[Required action] Copy the stretch of the listing from the line containing "提交后系统将自动跳转至个人中心" through the line containing "### EF06 - Rastrebilidade", reproducing each line unchanged.

(Available data)

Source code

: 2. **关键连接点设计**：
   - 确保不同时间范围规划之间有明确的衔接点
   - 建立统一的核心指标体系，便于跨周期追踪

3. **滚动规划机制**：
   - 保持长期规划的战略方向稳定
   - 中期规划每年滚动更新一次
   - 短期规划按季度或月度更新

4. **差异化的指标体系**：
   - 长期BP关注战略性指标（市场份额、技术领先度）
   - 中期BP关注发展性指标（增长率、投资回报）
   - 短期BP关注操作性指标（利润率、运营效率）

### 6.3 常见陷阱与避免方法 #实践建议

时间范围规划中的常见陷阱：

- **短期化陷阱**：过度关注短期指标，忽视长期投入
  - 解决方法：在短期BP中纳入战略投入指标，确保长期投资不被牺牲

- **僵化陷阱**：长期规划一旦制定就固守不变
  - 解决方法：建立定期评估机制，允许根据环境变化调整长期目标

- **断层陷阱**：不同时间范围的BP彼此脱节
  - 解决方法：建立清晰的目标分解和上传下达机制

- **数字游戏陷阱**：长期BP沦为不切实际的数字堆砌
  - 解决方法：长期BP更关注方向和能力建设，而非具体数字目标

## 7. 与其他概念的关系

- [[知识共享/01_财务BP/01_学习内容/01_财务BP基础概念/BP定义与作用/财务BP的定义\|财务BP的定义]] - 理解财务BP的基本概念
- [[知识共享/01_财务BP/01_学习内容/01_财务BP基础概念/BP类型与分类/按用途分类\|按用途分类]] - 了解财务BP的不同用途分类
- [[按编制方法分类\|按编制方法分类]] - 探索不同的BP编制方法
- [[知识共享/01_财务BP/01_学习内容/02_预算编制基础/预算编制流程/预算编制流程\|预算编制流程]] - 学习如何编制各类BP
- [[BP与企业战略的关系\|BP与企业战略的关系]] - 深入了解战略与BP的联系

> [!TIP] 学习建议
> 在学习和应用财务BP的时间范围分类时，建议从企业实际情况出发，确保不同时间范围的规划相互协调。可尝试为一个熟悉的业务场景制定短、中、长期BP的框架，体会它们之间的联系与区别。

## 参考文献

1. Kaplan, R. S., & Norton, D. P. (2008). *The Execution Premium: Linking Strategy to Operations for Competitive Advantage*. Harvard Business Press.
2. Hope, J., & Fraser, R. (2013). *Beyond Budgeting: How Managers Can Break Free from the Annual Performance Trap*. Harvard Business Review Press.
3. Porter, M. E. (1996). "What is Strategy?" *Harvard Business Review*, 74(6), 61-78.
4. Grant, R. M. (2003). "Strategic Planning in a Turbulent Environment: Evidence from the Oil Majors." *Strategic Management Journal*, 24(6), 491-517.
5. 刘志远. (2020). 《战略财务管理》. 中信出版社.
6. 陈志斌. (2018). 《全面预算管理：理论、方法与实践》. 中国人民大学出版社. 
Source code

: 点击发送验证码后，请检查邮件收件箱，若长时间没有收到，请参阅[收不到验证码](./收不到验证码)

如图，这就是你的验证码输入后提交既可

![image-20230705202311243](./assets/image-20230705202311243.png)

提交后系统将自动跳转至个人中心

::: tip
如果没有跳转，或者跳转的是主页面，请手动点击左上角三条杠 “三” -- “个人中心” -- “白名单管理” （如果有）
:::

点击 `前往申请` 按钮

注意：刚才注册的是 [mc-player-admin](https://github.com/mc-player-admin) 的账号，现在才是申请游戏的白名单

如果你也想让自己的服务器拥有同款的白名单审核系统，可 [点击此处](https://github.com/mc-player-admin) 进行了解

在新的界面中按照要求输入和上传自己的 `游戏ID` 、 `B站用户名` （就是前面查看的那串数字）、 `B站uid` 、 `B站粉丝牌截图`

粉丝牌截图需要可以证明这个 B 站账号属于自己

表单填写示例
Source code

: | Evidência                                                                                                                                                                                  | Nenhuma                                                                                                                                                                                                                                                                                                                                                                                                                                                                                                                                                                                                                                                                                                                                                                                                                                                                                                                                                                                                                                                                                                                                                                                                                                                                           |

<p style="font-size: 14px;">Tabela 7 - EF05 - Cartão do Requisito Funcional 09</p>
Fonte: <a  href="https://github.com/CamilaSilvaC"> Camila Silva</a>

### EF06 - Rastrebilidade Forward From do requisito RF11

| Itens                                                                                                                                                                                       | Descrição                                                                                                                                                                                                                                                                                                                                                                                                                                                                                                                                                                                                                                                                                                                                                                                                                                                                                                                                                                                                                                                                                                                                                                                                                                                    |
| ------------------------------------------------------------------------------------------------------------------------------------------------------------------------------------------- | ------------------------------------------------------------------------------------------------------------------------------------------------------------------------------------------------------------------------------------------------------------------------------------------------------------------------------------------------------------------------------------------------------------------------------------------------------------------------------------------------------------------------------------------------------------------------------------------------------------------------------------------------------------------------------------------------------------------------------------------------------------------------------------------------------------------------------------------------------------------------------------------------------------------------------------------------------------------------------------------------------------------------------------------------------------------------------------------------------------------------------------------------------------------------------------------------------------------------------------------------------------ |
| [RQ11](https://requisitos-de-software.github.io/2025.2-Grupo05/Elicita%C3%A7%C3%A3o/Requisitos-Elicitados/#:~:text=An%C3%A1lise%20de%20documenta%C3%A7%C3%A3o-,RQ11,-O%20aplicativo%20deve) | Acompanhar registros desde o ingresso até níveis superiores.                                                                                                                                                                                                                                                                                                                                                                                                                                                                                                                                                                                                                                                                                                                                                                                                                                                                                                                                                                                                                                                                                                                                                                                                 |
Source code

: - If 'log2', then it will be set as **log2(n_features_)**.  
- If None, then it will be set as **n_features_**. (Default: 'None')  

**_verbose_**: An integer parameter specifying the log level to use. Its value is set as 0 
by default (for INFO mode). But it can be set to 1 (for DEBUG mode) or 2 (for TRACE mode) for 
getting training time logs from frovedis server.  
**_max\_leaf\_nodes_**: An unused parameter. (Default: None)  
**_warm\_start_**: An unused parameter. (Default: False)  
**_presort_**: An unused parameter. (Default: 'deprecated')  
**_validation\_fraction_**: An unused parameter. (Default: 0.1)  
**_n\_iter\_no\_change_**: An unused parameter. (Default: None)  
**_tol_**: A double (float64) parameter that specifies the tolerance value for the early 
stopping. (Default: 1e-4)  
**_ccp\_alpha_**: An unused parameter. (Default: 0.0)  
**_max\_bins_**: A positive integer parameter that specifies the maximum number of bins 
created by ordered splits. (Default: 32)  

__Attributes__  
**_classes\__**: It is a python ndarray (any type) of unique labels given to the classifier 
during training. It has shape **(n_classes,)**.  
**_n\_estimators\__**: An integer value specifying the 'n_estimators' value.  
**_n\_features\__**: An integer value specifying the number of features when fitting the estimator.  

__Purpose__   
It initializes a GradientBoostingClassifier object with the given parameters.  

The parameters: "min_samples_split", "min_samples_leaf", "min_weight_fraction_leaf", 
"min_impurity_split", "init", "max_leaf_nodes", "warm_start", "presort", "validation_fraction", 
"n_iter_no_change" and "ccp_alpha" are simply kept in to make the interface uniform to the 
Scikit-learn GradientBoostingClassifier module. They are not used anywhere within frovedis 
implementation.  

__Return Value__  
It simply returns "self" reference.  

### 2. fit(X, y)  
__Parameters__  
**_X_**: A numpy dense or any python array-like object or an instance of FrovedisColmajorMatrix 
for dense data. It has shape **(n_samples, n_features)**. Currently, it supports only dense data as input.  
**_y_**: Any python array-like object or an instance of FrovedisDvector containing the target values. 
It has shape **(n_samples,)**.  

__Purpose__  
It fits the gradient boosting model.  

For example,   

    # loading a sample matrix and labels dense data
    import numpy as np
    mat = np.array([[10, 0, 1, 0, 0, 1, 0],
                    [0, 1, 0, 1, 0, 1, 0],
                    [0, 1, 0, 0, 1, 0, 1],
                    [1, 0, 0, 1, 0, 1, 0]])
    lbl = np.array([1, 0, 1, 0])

(End Available data)

[Written response]
提交后系统将自动跳转至个人中心

::: tip
如果没有跳转，或者跳转的是主页面，请手动点击左上角三条杠 “三” -- “个人中心” -- “白名单管理” （如果有）
:::

点击 `前往申请` 按钮

注意：刚才注册的是 [mc-player-admin](https://github.com/mc-player-admin) 的账号，现在才是申请游戏的白名单

如果你也想让自己的服务器拥有同款的白名单审核系统，可 [点击此处](https://github.com/mc-player-admin) 进行了解

在新的界面中按照要求输入和上传自己的 `游戏ID` 、 `B站用户名` （就是前面查看的那串数字）、 `B站uid` 、 `B站粉丝牌截图`

粉丝牌截图需要可以证明这个 B 站账号属于自己

表单填写示例
Source code

: | Evidência                                                                                                                                                                                  | Nenhuma                                                                                                                                                                                                                                                                                                                                                                                                                                                                                                                                                                                                                                                                                                                                                                                                                                                                                                                                                                                                                                                                                                                                                                                                                                                                           |

<p style="font-size: 14px;">Tabela 7 - EF05 - Cartão do Requisito Funcional 09</p>
Fonte: <a  href="https://github.com/CamilaSilvaC"> Camila Silva</a>

### EF06 - Rastrebilidade Forward From do requisito RF11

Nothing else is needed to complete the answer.